Ramin Haerizadeh, Rokni Haerizadeh, Hesam Rahmanian
How exquisite this darkness is, how vivid its brilliance, and how piercing its light!, 2024
acrylic, gesso and epoxy on waterproof MDF boards
630 x 500 cm
Courtesy of the artists and Galerie Krinzinger, Vienna
This painting explores the concept of "black light" in Islamic philosophy, featuring Arabic letters as brushstrokes that inscribe quotes from Ibn Arabi and Ayn al-Quzat Hamadani. These texts are about seeking to see beyond the visible and uncover deeper truths in darkness as the letters morph into fantastical creatures inspired by the 13th-century text Aja’ib al-Makhluqat (Wonders of Creatures), which depicts the geography and imaginative beliefs of the desert. The painting carries us over war-wounded Mesopotamian marshlands and regions scarred by oil exploration, sweeping us to a gulf shore where tourists’ bodies, like tofu in the wind of progress, are crisped by the sun.

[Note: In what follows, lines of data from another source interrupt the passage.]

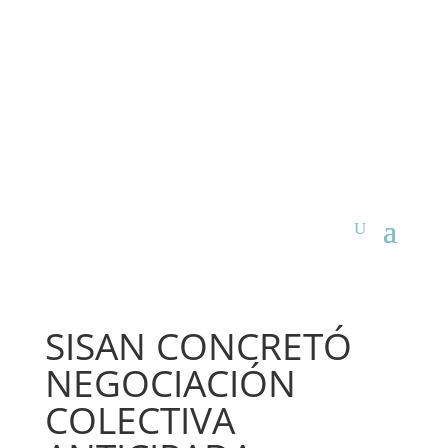
SISAN CONCRETÓ
NEGOCIACIÓN
COLECTIVA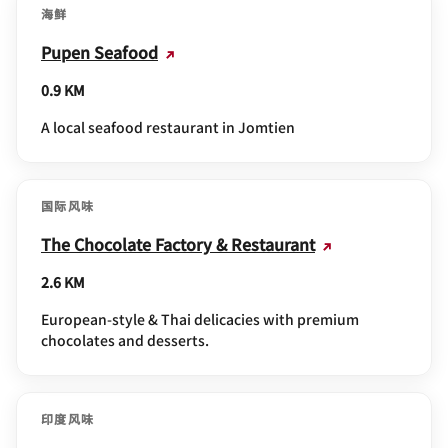
海鲜
Pupen Seafood
0.9 KM
A local seafood restaurant in Jomtien
国际风味
The Chocolate Factory & Restaurant
2.6 KM
European-style & Thai delicacies with premium
chocolates and desserts.
印度风味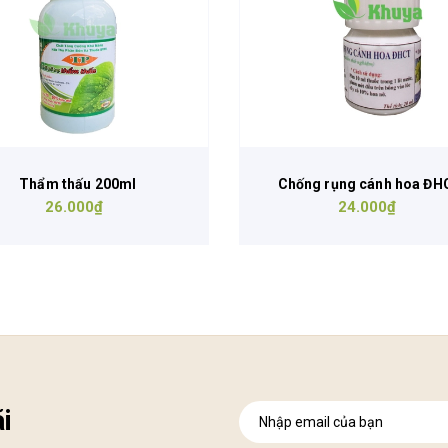
Thẩm thấu 200ml
Chống rụng cánh hoa ĐH
26.000₫
24.000₫
20ml
i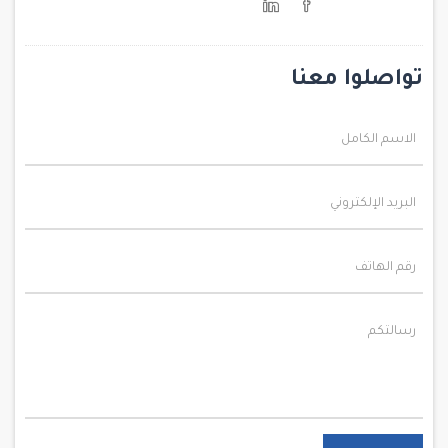
تواصلوا معنا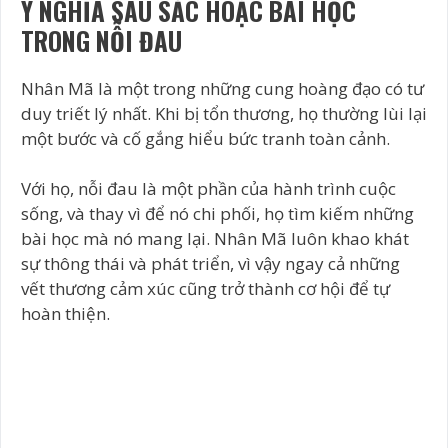
Ý NGHĨA SÂU SẮC HOẶC BÀI HỌC
TRONG NỖI ĐAU
Nhân Mã là một trong những cung hoàng đạo có tư
duy triết lý nhất. Khi bị tổn thương, họ thường lùi lại
một bước và cố gắng hiểu bức tranh toàn cảnh.
Với họ, nỗi đau là một phần của hành trình cuộc
sống, và thay vì để nó chi phối, họ tìm kiếm những
bài học mà nó mang lại. Nhân Mã luôn khao khát
sự thông thái và phát triển, vì vậy ngay cả những
vết thương cảm xúc cũng trở thành cơ hội để tự
hoàn thiện.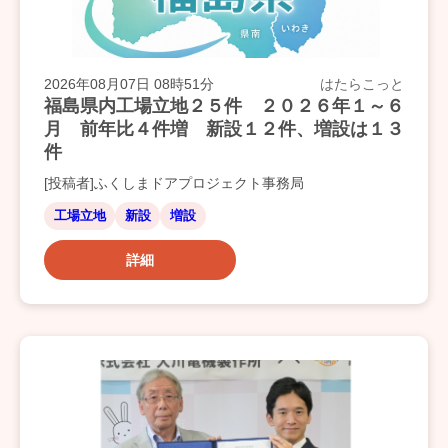
2026年08月07日 08時51分
はたらこっと
福島県内工場立地２５件 ２０２６年１～６
月 前年比４件増 新設１２件、増設は１３
件
[投稿者]ふくしまドアプロジェクト事務局
工場立地
新設
増設
詳細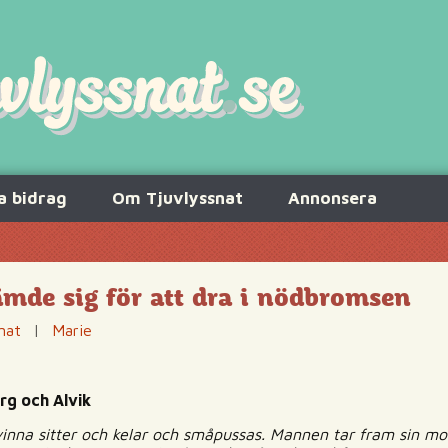
a bidrag
Om Tjuvlyssnat
Annonsera
mde sig för att dra i nödbromsen
nat
|
Marie
rg och Alvik
inna sitter och kelar och småpussas. Mannen tar fram sin mob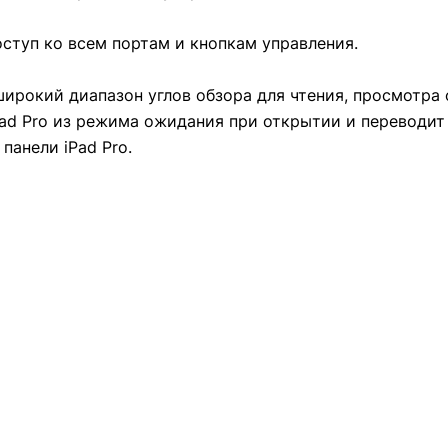
оступ ко всем портам и кнопкам управления.
 широкий диапазон углов обзора для чтения, просмотра
Pad Pro из режима ожидания при открытии и переводит
панели iPad Pro.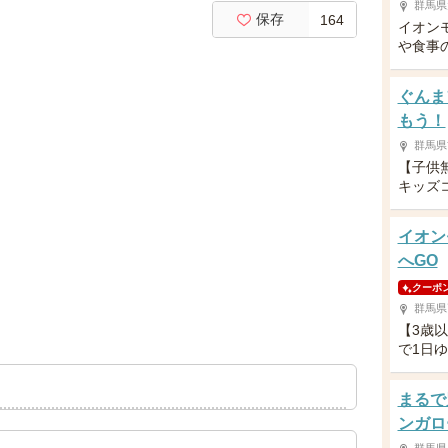
群馬県
保存
164
イオン
や食事
ぐんま
もう！
群馬県
【子供
キッズ
イオン
へGO
クーポ
群馬県
【3歳
で1日
まるで
ンガロ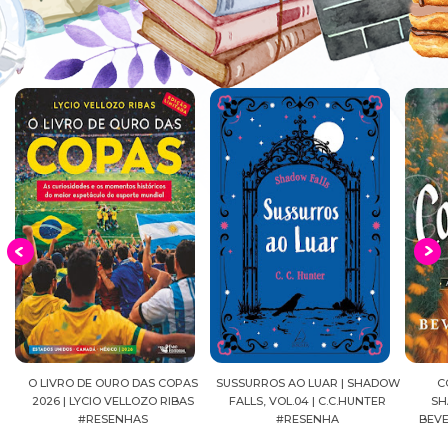
EIA
O LIVRO DE OURO DAS COPAS
SUSSURROS AO LUAR | SHADOW
C
2026 | LYCIO VELLOZO RIBAS
FALLS, VOL.04 | C.C.HUNTER
SH
#RESENHAS
#RESENHA
BEVE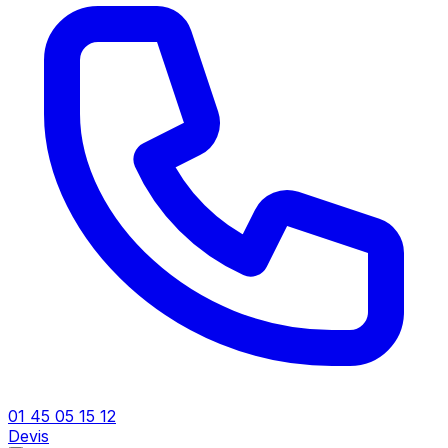
01 45 05 15 12
Devis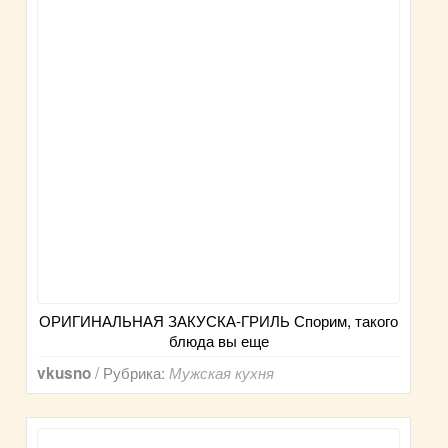
ОРИГИНАЛЬНАЯ ЗАКУСКА-ГРИЛЬ Спорим, такого
блюда вы еще
/ Рубрика:
vkusno
Мужская кухня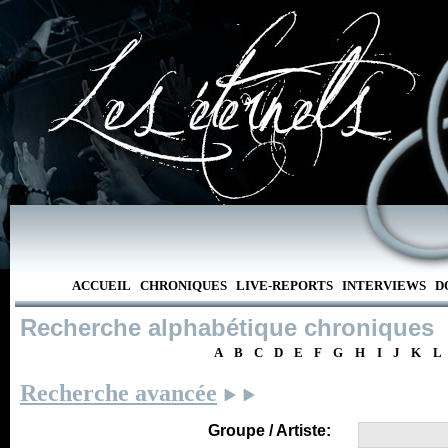
ACCUEIL
CHRONIQUES
LIVE-REPORTS
INTERVIEWS
D
Recherche alphabétique chroniques
A
B
C
D
E
F
G
H
I
J
K
L
Recherche avancée
Groupe / Artiste: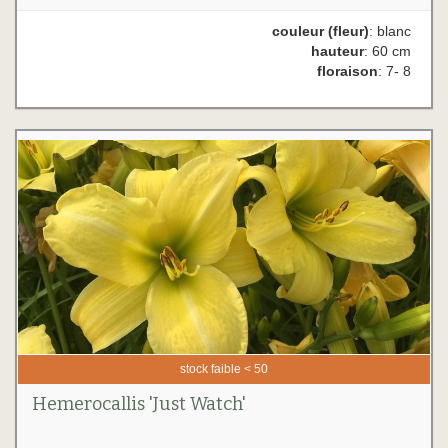
couleur (fleur)
: blanc
hauteur
: 60 cm
floraison
: 7- 8
stock faible < 50
Hemerocallis 'Just Watch'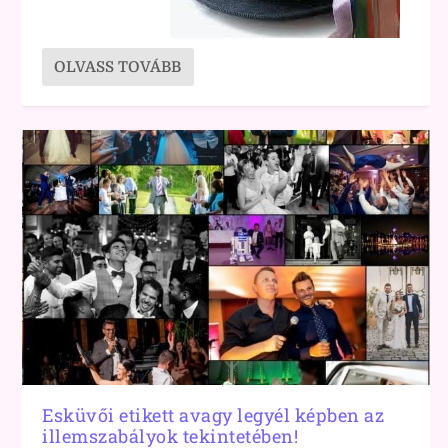
OLVASS TOVÁBB
Esküvői etikett avagy legyél képben az
illemszabályok tekintetében!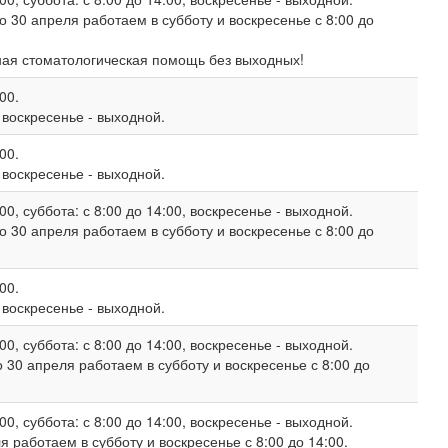
о 30 апреля работаем в субботу и воскресенье с 8:00 до
ная стоматологическая помощь без выходных!
00.
, воскресенье - выходной.
00.
, воскресенье - выходной.
00, суббота: с 8:00 до 14:00, воскресенье - выходной.
о 30 апреля работаем в субботу и воскресенье с 8:00 до
00.
, воскресенье - выходной.
00, суббота: с 8:00 до 14:00, воскресенье - выходной.
 30 апреля работаем в субботу и воскресенье с 8:00 до
00, суббота: с 8:00 до 14:00, воскресенье - выходной.
 работаем в субботу и воскресенье с 8:00 до 14:00.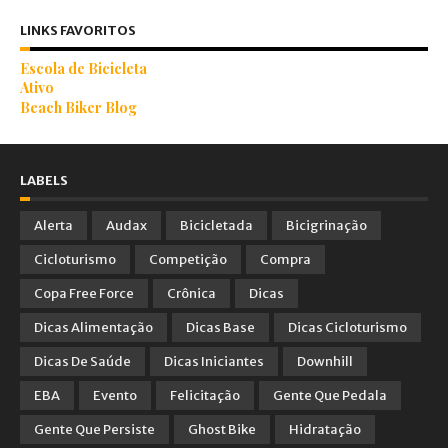
LINKS FAVORITOS
Escola de Bicicleta
Ativo
Beach Biker Blog
LABELS
Alerta
Audax
Bicicletada
Bicigrinação
Cicloturismo
Competição
Compra
Copa Free Force
Crônica
Dicas
Dicas Alimentação
Dicas Base
Dicas Cicloturismo
Dicas De Saúde
Dicas Iniciantes
Downhill
EBA
Evento
Felicitação
Gente Que Pedala
Gente Que Persiste
Ghost Bike
Hidratação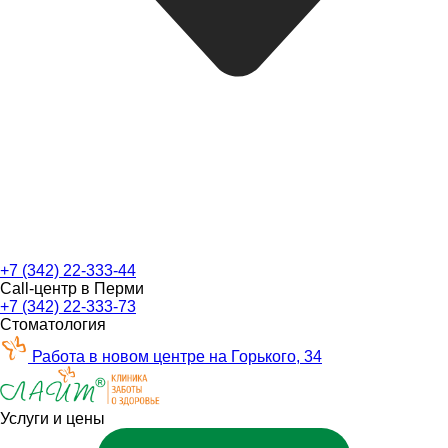
+7 (342) 22-333-44
Call-центр в Перми
+7 (342) 22-333-73
Стоматология
Работа в новом центре на Горького, 34
Услуги и цены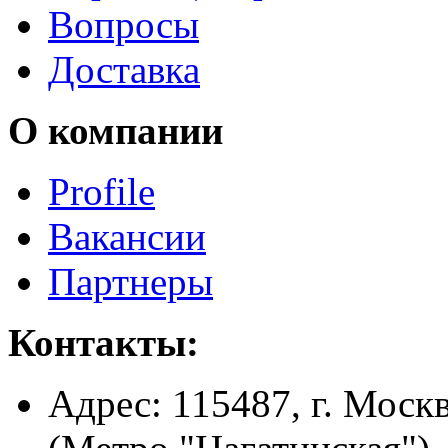
Вопросы
Доставка
О компании
Profile
Вакансии
Партнеры
Контакты:
Адрес:
115487, г. Москв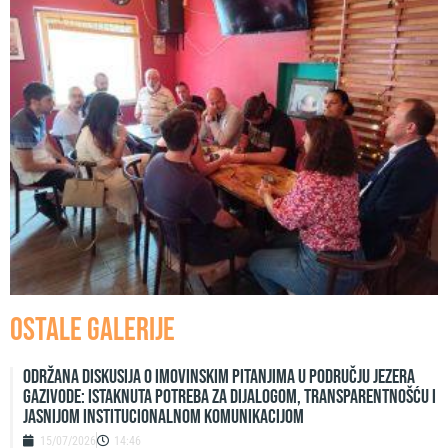
Ostale galerije
Održana diskusija o imovinskim pitanjima u području jezera
Gazivode: Istaknuta potreba za dijalogom, transparentnošću i
jasnijom institucionalnom komunikacijom
15/07/2026
14:46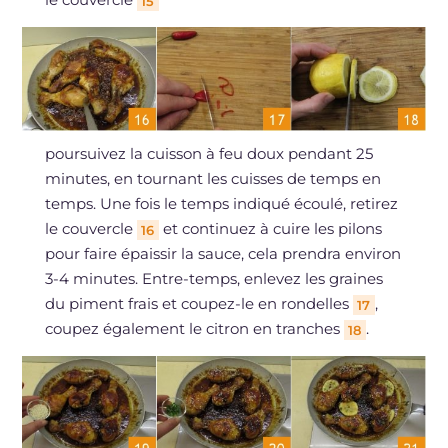
15
poursuivez la cuisson à feu doux pendant 25
minutes, en tournant les cuisses de temps en
temps. Une fois le temps indiqué écoulé, retirez
le couvercle
et continuez à cuire les pilons
16
pour faire épaissir la sauce, cela prendra environ
3-4 minutes. Entre-temps, enlevez les graines
du piment frais et coupez-le en rondelles
,
17
coupez également le citron en tranches
.
18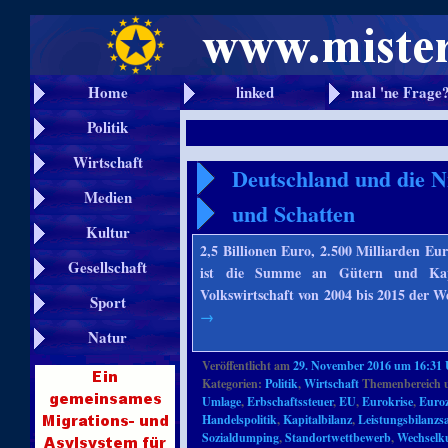
Home
linked
mal 'ne Frage
Politik
Wirtschaft
Deutschland und die N
Medien
und Schatten
Kultur
2,5 Billionen Euro, 2.500 Milliarden Eu
Gesellschaft
ist die Summe an Gütern und Kapi
Volkswirtschaft von 2004 bis 2015 der 
Sport
→
Natur
Veröffentlicht am
29. November 2016 um 16:31
Kategorien:
Politik
,
Wirtschaft
Themenbereich 
Umlage
,
Erbschaftssteuer
,
EU
,
Eurokrise
,
Euro
Handelspolitik
,
Kapitalbilanz
,
Leistungsbilanzs
Sozialdumping
,
Standortwettbewerb
,
Wechselk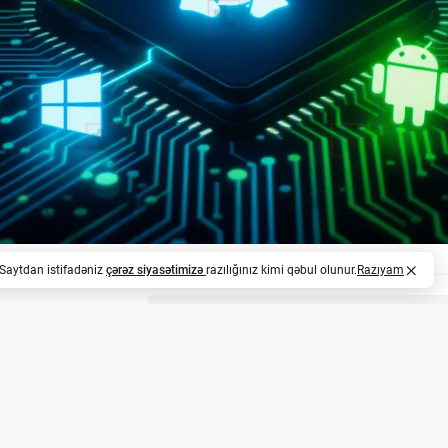
. Saytdan istifadəniz
çərəz siyasətimizə
razılığınız kimi qəbul olunur.
Razıyam
z
nux-da yeni təcrübə
ün yaxşı xəbər: AnduinOS-un yeni versiyası V2.0 artıq istif
tu əsasında hazırlanıb və tam Wayland stack-dən istifa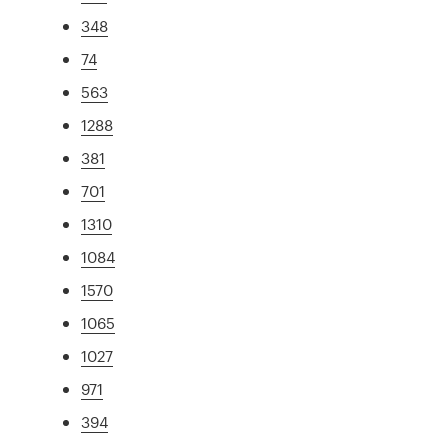
348
74
563
1288
381
701
1310
1084
1570
1065
1027
971
394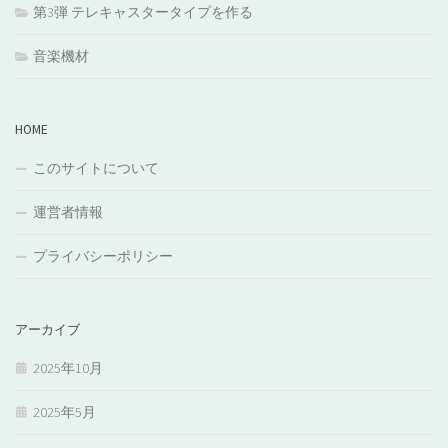
第3弾 テレキャスタータイプを作る
音楽機材
HOME
このサイトについて
運営者情報
プライバシーポリシー
アーカイブ
2025年10月
2025年5月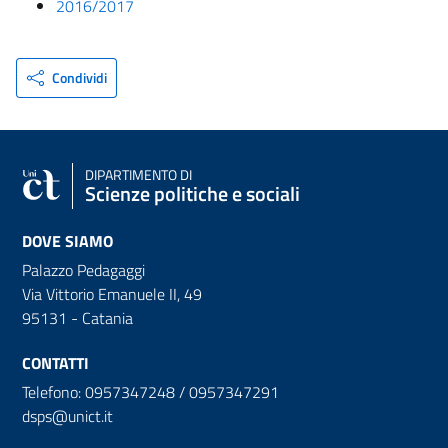
2016/2017
Condividi
DIPARTIMENTO DI
Scienze politiche e sociali
DOVE SIAMO
Palazzo Pedagaggi
Via Vittorio Emanuele II, 49
95131 - Catania
CONTATTI
Telefono: 0957347248 / 0957347291
dsps@unict.it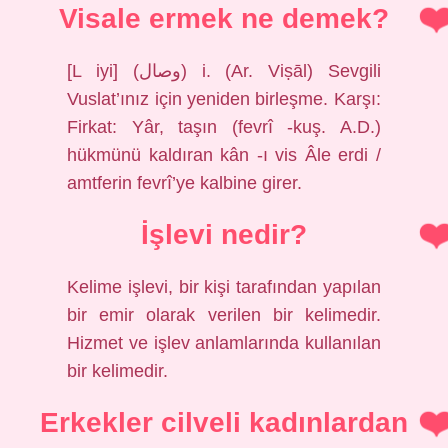
Visale ermek ne demek?
[L iyi] (ﻭﺻﺎﻝ) i. (Ar. Viṣāl) Sevgili
Vuslat’ınız için yeniden birleşme. Karşı:
Firkat: Yâr, taşın (fevrî -kuş. A.D.)
hükmünü kaldıran kân -ı vis Âle erdi /
amtferin fevrî’ye kalbine girer.
İşlevi nedir?
Kelime işlevi, bir kişi tarafından yapılan
bir emir olarak verilen bir kelimedir.
Hizmet ve işlev anlamlarında kullanılan
bir kelimedir.
Erkekler cilveli kadınlardan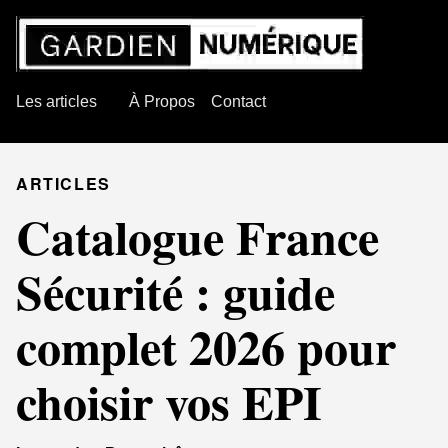
Les articles
À Propos
Contact
ARTICLES
Catalogue France
Sécurité : guide
complet 2026 pour
choisir vos EPI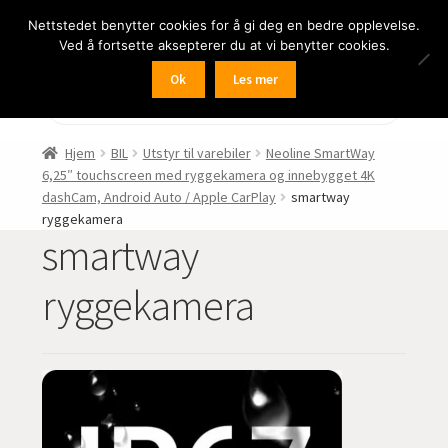
Nettstedet benytter cookies for å gi deg en bedre opplevelse.
Hopp
Hopp
Meny
Ved å fortsette aksepterer du at vi benytter cookies.
til
til
navigasjon
innhold
Ok
Les mer
Fold
BIL
Products
search
ut
undermen
Fold
FRITID
Hjem
BIL
Utstyr til varebiler
Neoline SmartWay
ut
6,25″ touchscreen med ryggekamera og innebygget 4K
undermen
Fold
HJEM – HOME
dashCam, Android Auto / Apple CarPlay
smartway
ut
ryggekamera
smartway
undermen
Fold
NÆRING
ut
ryggekamera
undermen
Fold
LYD
ut
undermen
Fold
KAMERA
ut
undermen
Fold
LED-butikken
ut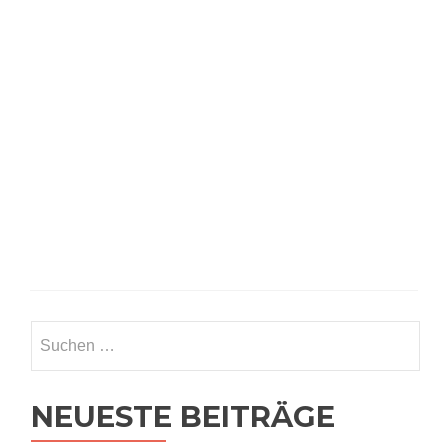
NEUESTE BEITRÄGE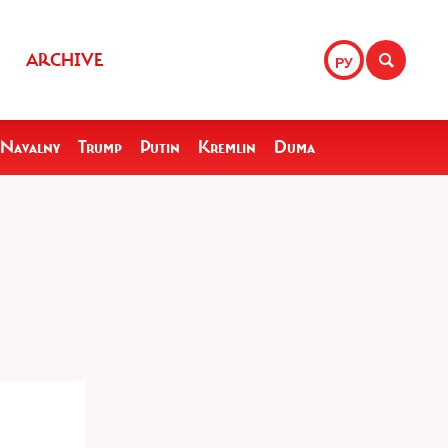
ARCHIVE
РУ
Navalny
Trump
Putin
Kremlin
Duma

Strange creatures, whose bones are Arabic letters, ride on outstretched fingers, embodying the people on the move.
Rooted in the artists’ collective memory and the exiled literature of authors like Shahriar Mandanipour and Gholam-Hossein Sa'edi, the work encapsulates the weight of exile and the resilience of memory, highlighting a quote: “I live in a two-by-two-metre room. Every time I enter, I feel that I wear this room instead of my overcoat.”
The act of concealing the body in a bunker or being restricted in exile drives the use of “Dastgah”, a self-designed strategy involving a wearable container that minimizes and hides the artist's body, transforming it into a painting machine that restricts movement and obscures vision.
“Dastgah” allows the trio to detach from intentionality. Their preparation involved transforming their living space into a “strange room” filled with unsettling artefacts – family photos replaced by images of soldiers, chairs by wheelchairs, walls covered with life vests, and thermal blankets as curtains.
This constrained environment contributes to the development of wearable containers. This confinement highlights objects like Shia mourning items, jalabiya dresses, palm fronds, and oil pumps as essential elements of the painting machine, generating raw, primordial brushstrokes that the artists, like geomancers with brushes on sticks, later decode by using Arabic letters, which gradually morph into fantastical creatures.
Ramin Haerizadeh, Rokni Haerizadeh and Hesam Rahmanian
From Sea to Dawn, 2016/17
single-channel colour video, no sound, 5:51 min.
Courtesy of the artists and Galerie Krinzinger, Vienna
From Sea to Dawn – an alternative take on the European refugee crisis – stages an intervention into photojournalistic images of the migrants where the refugees are viewed as a force of nature, bodies coming out of the water to cross Europe. The living and non-living morph into extraordinary entities reminiscent of human and non-human forms disobeying laws of physics — gravity, solidity and core, movement — coming together as a set of ambiguous elements in an unintelligible way. The artists negotiate these transformations using mirroring techniques inspired by Islamic cultural imagery, architecture and geometry. They redefine the body in a subverted context in contrast to the familiar media-framed images and analogy. This transformative gaze takes place in an indeterminate zone, where the rhythm and pulse of images awaken new sensations such that the body and nerves are drawn into an altered state of empathy in their experience of the refugee crisis. From Sea to Dawn is thus a “moving painting” — a montage where every single frame is an individual painting without tracing the movements of the source material. Through interruption and distortion, this work aims to transform and estrange the familiar to create an obstacle, make the viewer rethink the issue from a new standpoint and evoke different emotions.
In the art making of Ramin Haerizadeh, Rokni Haerizadeh, and Hesam Rahmanian, production is performance, and the performance is a collective action leading to dance, art, and politics. The trio investigates a model of how to collaborate, translating it into multiple forms which often evolve around artists and people from different walks of life. Through this body assembly, creating a self-sustaining creative life; how to build an aesthetic and undermine it; how to be politically acute and humorous, generous and eccentric.
Their work is often referred to as a landscape where the complex nature of processing is integrated into the nested system that forms the landscape of their practice. Their home is a working studio that is also a film set, a movie theatre, a museum and a research center. The house informs their art as it results from both collective and individual endeavour. The artists are not a distinct group or collective; there is no name or label for the trio, as their practice often evolves around other artists and friends.
Ramin Haerizadeh, born in 1975, Rokni Haerizadeh, born in 1978, both in Tehran/IR, and Hesam Rahmanian, born in 1980 in Knoxville/USA, currently live and work in Dubai/UAE.